**REQUIRED WORK:**
Lay out the lines below as a numbered list, omitting any blank lines and excluding the pictures from your answer.

Chart understanding data:
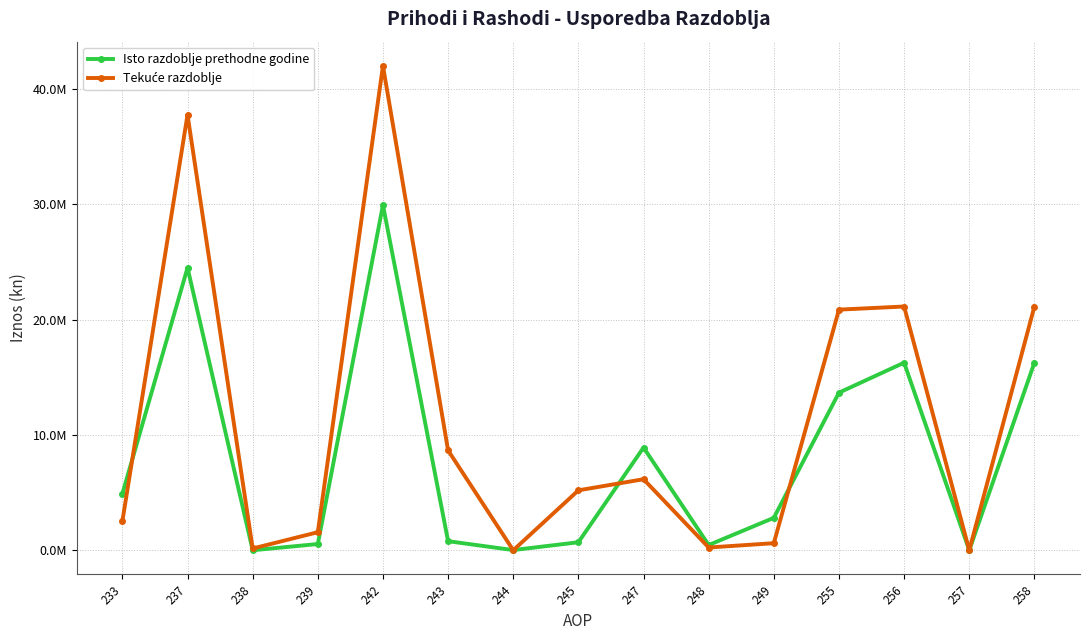

The Isto razdoblje prethodne godine series shows 29569.3 at 244. True or false?

False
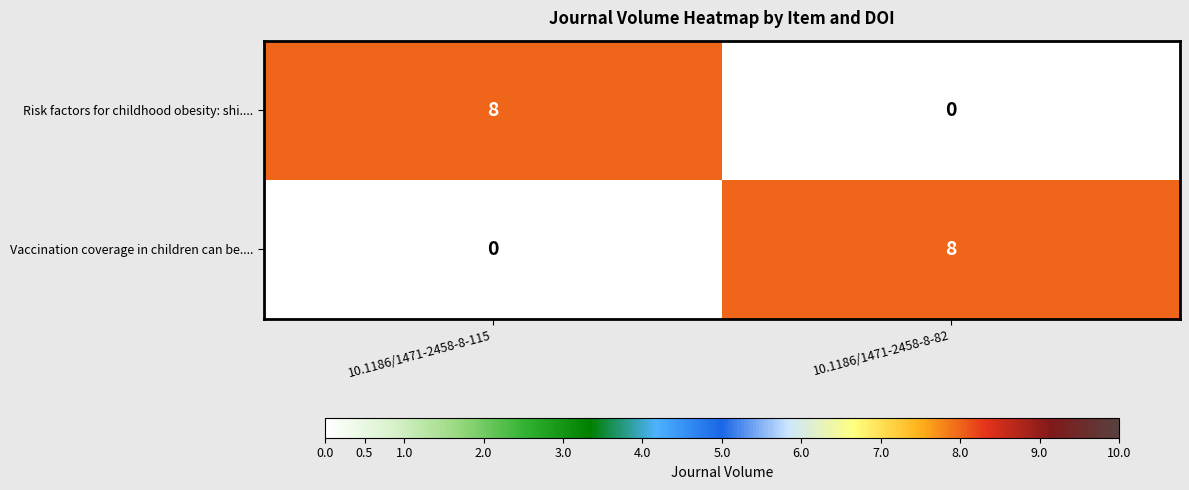

What is the difference between the highest and lowest values at 10.1186/1471-2458-8-82?

8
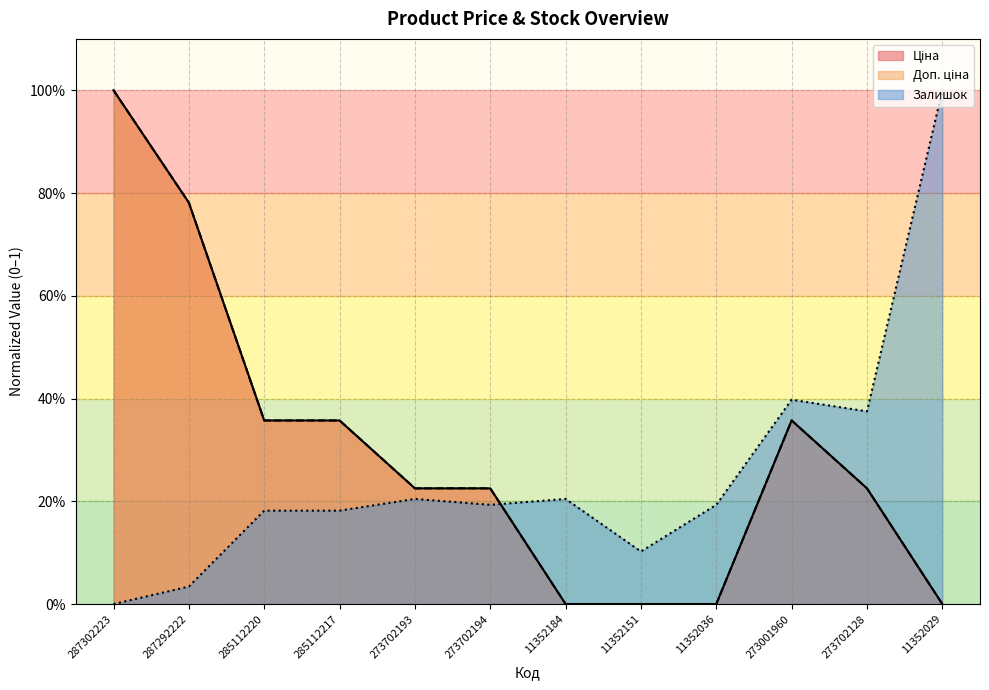

The Ціна series shows 1.6 at 287302223. True or false?

False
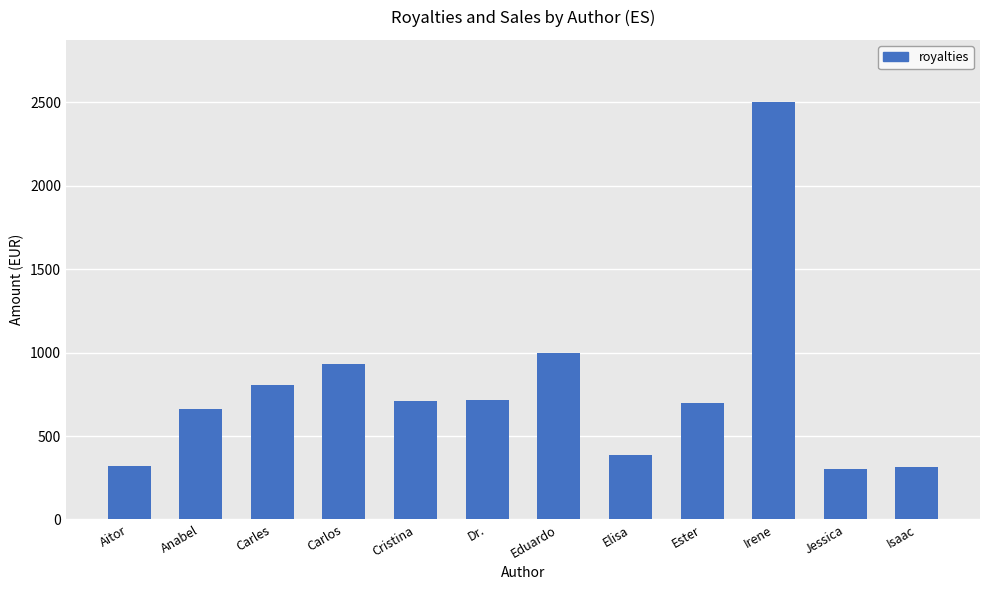

Count the number of values greater than 711.

6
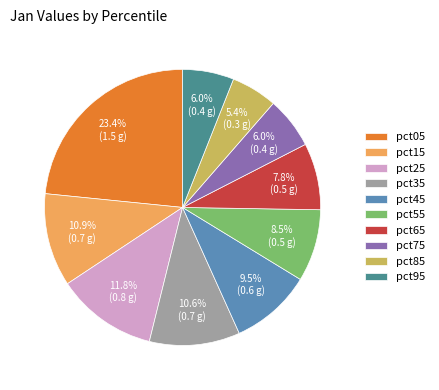

Does pct35 represent more than half of the total?

No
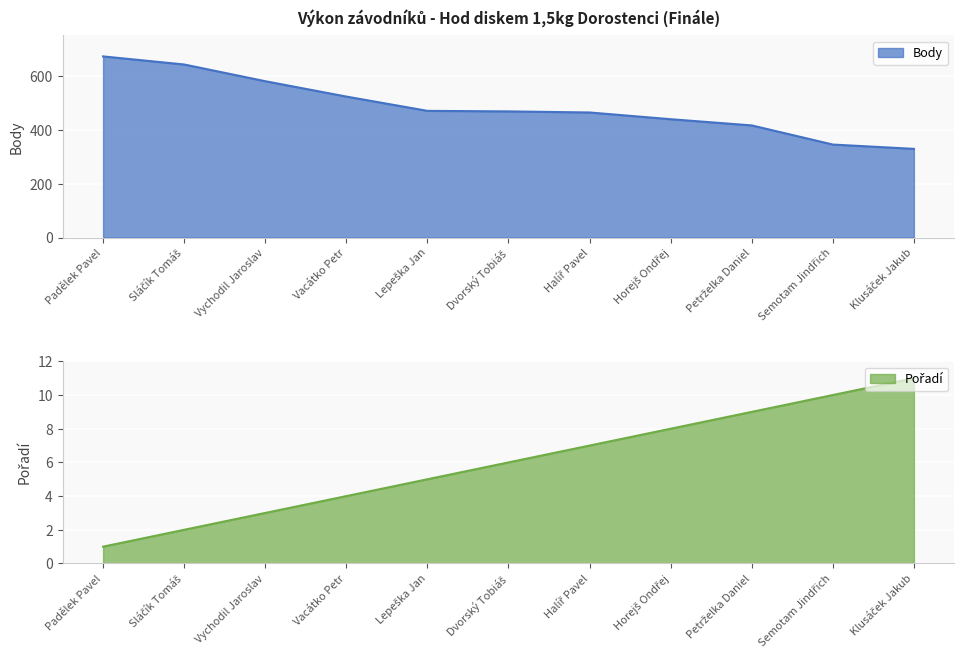

The Body series shows 760 at Vacátko Petr. True or false?

False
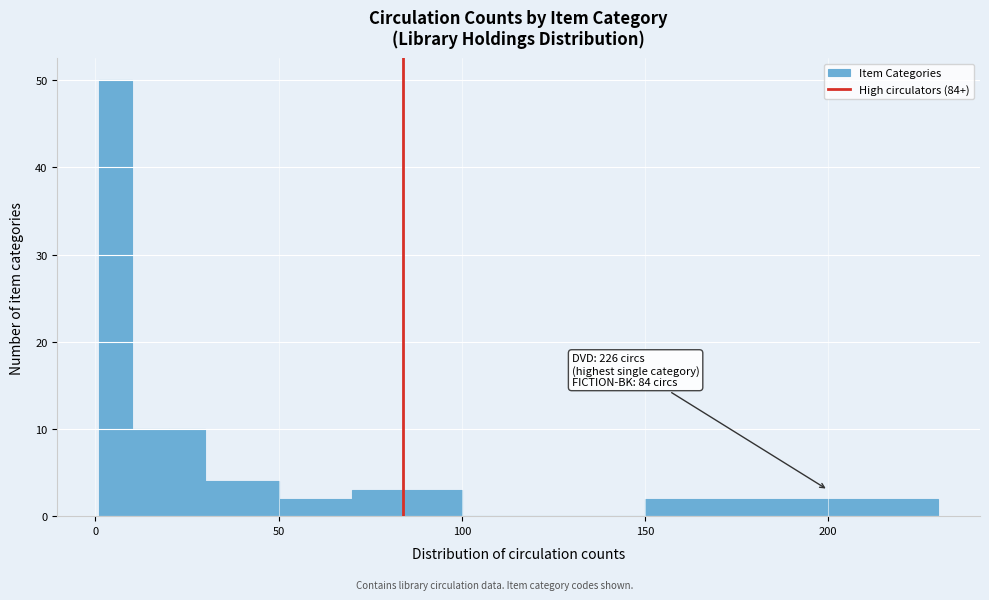

Read against the x-axis, roughly where is the centre of the tallest bar?

5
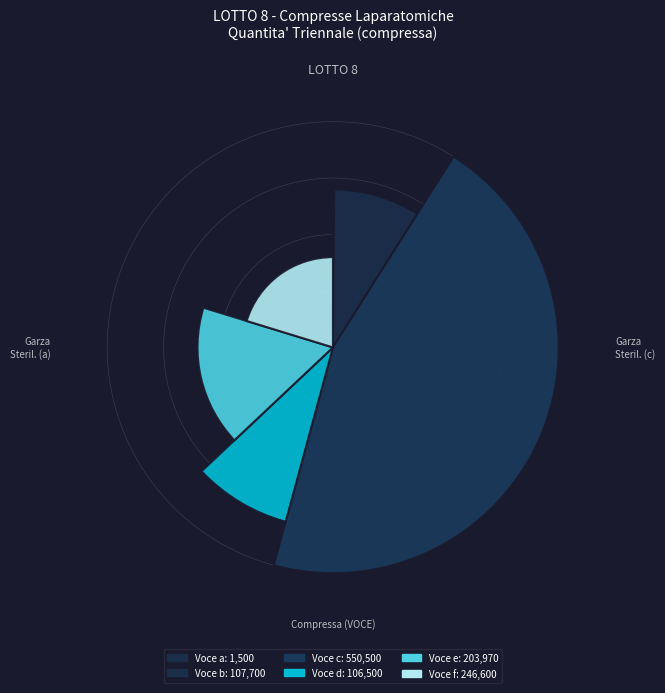

To the nearest percent, what is the combined percentage of a and f?

20%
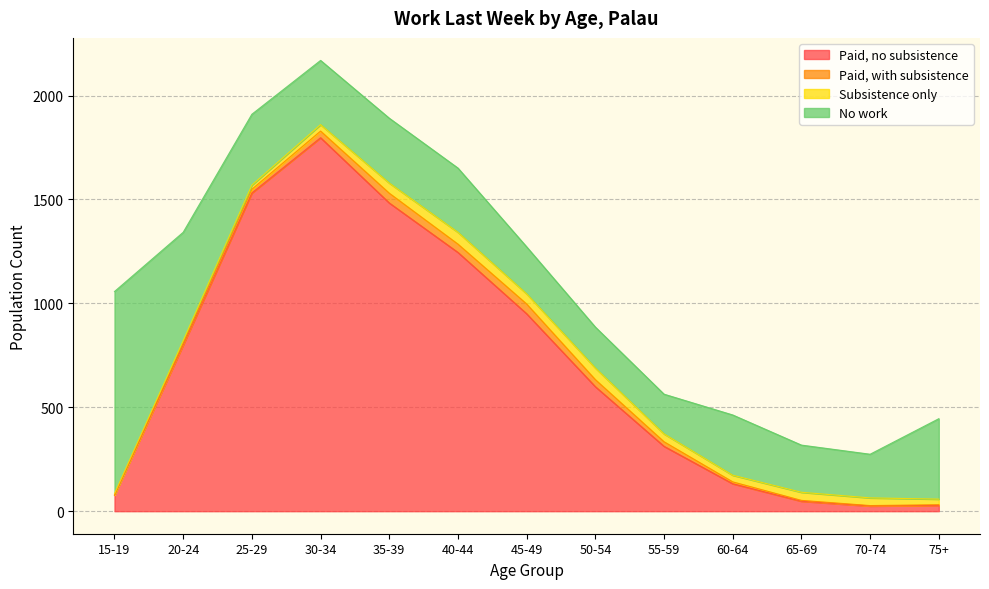

Where is the first local minimum for Paid, no subsistence?

70-74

**TASK RESPONSE:**
1. The Isto razdoblje prethodne godine series shows 29569.3 at 244. True or false?
2. False
3. What is the difference between the highest and lowest values at 10.1186/1471-2458-8-82?
4. 8
5. The Ціна series shows 1.6 at 287302223. True or false?
6. False
7. Count the number of values greater than 711.
8. 6
9. Does pct35 represent more than half of the total?
10. No
11. The Body series shows 760 at Vacátko Petr. True or false?
12. False
13. Read against the x-axis, roughly where is the centre of the tallest bar?
14. 5
15. To the nearest percent, what is the combined percentage of a and f?
16. 20%
17. Where is the first local minimum for Paid, no subsistence?
18. 70-74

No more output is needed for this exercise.